Right before True/False I watched a few knotty films that I’m having trouble writing about. This was the most alluring of the bunch, and though The Challenge played last year’s fest, and The Disaster Artist is a feature about real people making a feature, and Wormwood is a semi-doc with reenactment footage about the impossibility of knowing real truth, somehow Western is the one that I feel best exemplifies the spirit of the month. It’s a fiction film with non-actors, delicately balancing a mix of tones and ideas, usually beautiful and unaccountably tense though there’s not much action (reminded me of La Ciénaga in that regard).
Meinhard is a quiet mustache guy on a German work crew on a job in Bulgaria. His compatriots spend their downtime drinking and harassing the locals, while M. spends time alone, finds a horse and rides it into town, and over the next few weeks drifts ever closer to the locals, particularly horse owner and local business bigwig Adrian.
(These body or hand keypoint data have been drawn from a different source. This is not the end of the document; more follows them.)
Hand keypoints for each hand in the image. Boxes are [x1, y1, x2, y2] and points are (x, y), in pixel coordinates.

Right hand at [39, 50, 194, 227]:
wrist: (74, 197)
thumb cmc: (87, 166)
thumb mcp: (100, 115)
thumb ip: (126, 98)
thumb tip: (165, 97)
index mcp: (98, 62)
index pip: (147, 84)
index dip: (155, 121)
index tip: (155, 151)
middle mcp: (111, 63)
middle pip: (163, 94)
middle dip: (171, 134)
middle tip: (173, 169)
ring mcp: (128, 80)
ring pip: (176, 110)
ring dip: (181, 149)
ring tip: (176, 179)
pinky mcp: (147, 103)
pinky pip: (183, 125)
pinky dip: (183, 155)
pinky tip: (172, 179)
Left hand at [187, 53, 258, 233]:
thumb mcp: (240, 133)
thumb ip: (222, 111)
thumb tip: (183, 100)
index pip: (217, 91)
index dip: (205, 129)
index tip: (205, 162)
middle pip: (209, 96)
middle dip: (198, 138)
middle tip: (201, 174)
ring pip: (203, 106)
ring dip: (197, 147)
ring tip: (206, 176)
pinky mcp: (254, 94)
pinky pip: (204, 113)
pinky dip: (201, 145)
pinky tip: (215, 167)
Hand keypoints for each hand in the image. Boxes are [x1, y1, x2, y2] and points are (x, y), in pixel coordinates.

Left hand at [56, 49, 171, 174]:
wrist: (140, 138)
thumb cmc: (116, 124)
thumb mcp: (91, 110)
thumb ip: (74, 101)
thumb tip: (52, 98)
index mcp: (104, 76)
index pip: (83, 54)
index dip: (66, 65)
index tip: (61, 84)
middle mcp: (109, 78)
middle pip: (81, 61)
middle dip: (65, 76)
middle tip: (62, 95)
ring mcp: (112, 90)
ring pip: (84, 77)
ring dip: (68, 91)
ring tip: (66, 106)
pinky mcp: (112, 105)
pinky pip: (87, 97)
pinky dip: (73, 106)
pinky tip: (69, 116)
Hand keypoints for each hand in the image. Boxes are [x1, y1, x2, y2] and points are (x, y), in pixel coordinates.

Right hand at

Negotiations and conflict over the treatment of local women, shipments of stone, use of water, and the horse, most of which come down to German foreman Vincent on one side, and Adrian’s group on the other with M. floating between.
But much of the movie is quiet and peaceful, a highlight being the easygoing conversations Meinhard has in town with people who don’t know each others’ languages:
“I lost a brother.”
“You’re saying something sad.”
Meinhard:

Adrian:

Also a reference by the Germans to being back in the country after 70 years – that would be Bulgaria’s alliance with the nazis… a scene of tough guys around a campfire remarking on the softness of one’s hair… and already the second movie I’ve seen this year with Bulgarian folk dancing. Played Cannes UCR with the Cantet, the Kurosawa, the Amalric, the Rasoulof.
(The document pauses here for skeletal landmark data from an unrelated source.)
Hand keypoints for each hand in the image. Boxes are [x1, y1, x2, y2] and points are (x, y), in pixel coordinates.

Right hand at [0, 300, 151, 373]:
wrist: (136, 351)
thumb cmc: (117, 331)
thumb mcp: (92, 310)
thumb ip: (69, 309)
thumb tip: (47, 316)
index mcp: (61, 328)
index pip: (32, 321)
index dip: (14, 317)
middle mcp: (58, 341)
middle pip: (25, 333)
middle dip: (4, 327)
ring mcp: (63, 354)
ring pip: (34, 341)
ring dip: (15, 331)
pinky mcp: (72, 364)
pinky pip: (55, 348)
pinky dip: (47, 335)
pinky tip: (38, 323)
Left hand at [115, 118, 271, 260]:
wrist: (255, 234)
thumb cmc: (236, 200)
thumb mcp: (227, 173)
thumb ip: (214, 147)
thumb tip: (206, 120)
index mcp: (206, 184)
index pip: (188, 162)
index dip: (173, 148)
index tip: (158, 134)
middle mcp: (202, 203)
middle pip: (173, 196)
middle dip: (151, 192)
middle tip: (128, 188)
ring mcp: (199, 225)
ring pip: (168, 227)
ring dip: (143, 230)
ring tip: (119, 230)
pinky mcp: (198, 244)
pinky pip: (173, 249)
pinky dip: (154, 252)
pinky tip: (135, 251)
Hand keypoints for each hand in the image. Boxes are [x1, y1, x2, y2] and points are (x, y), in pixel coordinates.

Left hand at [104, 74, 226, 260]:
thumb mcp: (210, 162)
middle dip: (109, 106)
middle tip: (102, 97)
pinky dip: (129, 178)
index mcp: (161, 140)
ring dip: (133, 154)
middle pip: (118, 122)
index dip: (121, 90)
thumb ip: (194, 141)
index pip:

Andrew Chan in Cinema Scope called it “a subtle variation on the western’s themes of individuality, community, and male aggression, using these timeless tropes to frame the cultural fissures in modern-day Europe.” Grisebach, from the interview:
I was happy when I found this premise of German construction workers living in a foreign country, because I felt that then I had something more ambivalent. I am always afraid when something is too direct — I don’t trust it anymore. For me it’s not easy to say that something is like this or like that. I was really interested in how xenophobia exists between the lines, how it isn’t so direct, and how this contrasts with the official ways of telling history in Germany.